Notas para fijarnos en el evangelio Domingo XXVII de Tiempo Ordinario

• En la literatura clásica, la fe significa la confianza, la credibilidad que se deposita en los hombres o en los dioses. En la mentalidad semita expresa la estabilidad que se funda en la acción de Dios. Esta confianza estable y firme confiere al creyente posibilidades ilimitadas. La palabra que brota de la fe puede transformar incluso la creación (también Pablo habla de «la fe que mueve montañas», 1 Cor 13,2). Así que la fe no es tanto creerse algo sino la fuerza que brota de creer en Alguien y en las relaciones interpersonales lo que cuenta no es la cantidad sino la calidad. Los Apóstoles acaban de escuchar a Jesús decir «si (tu hermano) peca contra ti siete veces al día, y siete veces se vuelve a ti diciendo: me arrepiento, le perdonarás» (Lc 17,4). Son conscientes de que para cumplir esta exigencia se necesita mucha fe; el perdón ilimitado es imposible sin fe. Por eso piden fe.

* Eso de estar atento a los pobres y activos con ellos (Lc 16,19-31) y eso de afrontar las ofensas (Lc 17,3-4) no sale espontáneamente de dentro. El verdadero discípulo se percata de que para vivir así es necesario la misma fe que le hace decir con los labios: “creo en Dios” (parece que este puede ser el caso de los Apóstoles al pedir más fe –v.5-)

• Pero se confundían los Apóstoles si piden un aumento cuantitativo de fe. La respuesta enfática de Jesús sobre la morera («Arráncate de raíz y plántate en el mar») reclama la calidad, el grado de autenticidad de la confianza en Dios por parte de los discípulos. No habla Lucas de un don carismático con poderes sobrenaturales. Lucas habla de la reacción humana a la predicación de Jesús. Las posibilidades del creyente firmemente enraizado en Dios llegan a lo inaudito: plantar una morera en el mar. Aquí la fe es la respuesta del hombre a la predicación de Jesús: reconocer y aceptar al Dios que anuncia Jesús.
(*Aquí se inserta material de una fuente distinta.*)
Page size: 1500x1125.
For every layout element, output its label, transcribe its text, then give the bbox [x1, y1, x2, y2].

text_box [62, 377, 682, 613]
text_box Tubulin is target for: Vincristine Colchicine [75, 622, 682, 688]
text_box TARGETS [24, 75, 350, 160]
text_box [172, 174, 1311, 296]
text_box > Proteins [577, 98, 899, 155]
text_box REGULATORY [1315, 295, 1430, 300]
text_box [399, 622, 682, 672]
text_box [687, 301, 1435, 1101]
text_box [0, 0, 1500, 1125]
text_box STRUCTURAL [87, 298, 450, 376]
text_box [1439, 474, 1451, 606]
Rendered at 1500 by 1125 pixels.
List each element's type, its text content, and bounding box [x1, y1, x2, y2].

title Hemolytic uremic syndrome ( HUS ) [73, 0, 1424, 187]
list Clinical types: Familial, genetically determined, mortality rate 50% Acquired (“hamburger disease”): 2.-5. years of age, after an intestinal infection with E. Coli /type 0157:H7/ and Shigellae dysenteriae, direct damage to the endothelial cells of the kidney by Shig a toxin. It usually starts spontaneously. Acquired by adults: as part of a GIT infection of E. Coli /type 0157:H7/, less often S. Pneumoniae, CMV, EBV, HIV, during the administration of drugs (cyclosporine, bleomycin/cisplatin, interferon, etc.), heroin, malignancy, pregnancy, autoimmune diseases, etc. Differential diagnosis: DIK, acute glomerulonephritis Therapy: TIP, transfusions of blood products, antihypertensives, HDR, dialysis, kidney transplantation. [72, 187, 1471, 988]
La fe auténtica, de calidad, supone romper con la institución: la morera, co- mo la higuera, que son figura de la insti- tución judía.

* Los Apóstoles, a medida que avanzan en el camino del seguimiento de Jesús, cuanto más están con Él, tanto más se dan cuenta de que su fe es pequeña (paradoja ¿no?).

* Jesús les hace caer en la cuenta a los discípulos de que la fe es poderosa –precisamente- siendo pequeña: “si tuvierais fe como un granito de mostaza…”. Como el Reino de Dios, que se parece a un grano de mostaza (Lc 13,19).

• Esta fuerza debe crear en el discípulo un talante muy concreto, lejos de la arrogancia que puede nacer de los éxitos pastorales: el creyente es un servidor, y el servicio a Dios se halla en tensión con categorías tales como el mérito, la recompensa o la vanagloria. La parábola sobre el criado diligente lo explicita. El discípulo es un siervo y después de haber cumplido su obligación, sigue siendo un siervo. Todo en nuestra vida debe ser una respuesta agradecida a sus dones y no una búsqueda de recompensa. Todo lo que es y realiza el creyente es pura gracia: su destino y su recompensa… todo es regalo. Jesús se opone, así, a la mentalidad de los fariseos que pensaban que con el cumplimiento de la Ley obligaban a Dios a premiarles por su comportamiento. La parábola del criado labrador o pastor expresa que mientras no rompan su relación con la Ley tendrán con Dios una relación servil, no de hijos; paralelismo con el hijo mayor , hermano del pródigo. En el nuevo orden del Reino los hijos disfrutan siempre del amor del Padre, y todo «lo mío es tuyo».

• La fe y todas sus consecuencias –la oración, la acción, el servicio…- son don de Dios. Ante Dios nadie se puede sentir con derecho a exigir nada. El Reino es un don de Dios, no un salario. Por lo tanto no tiene sentido medir la fe…. Pero –esos sí- podemos reconocer que Dios actúa en tal persona, y en tal otra, y en la de más allá. Incluso en aquellas personas que no lo conocen.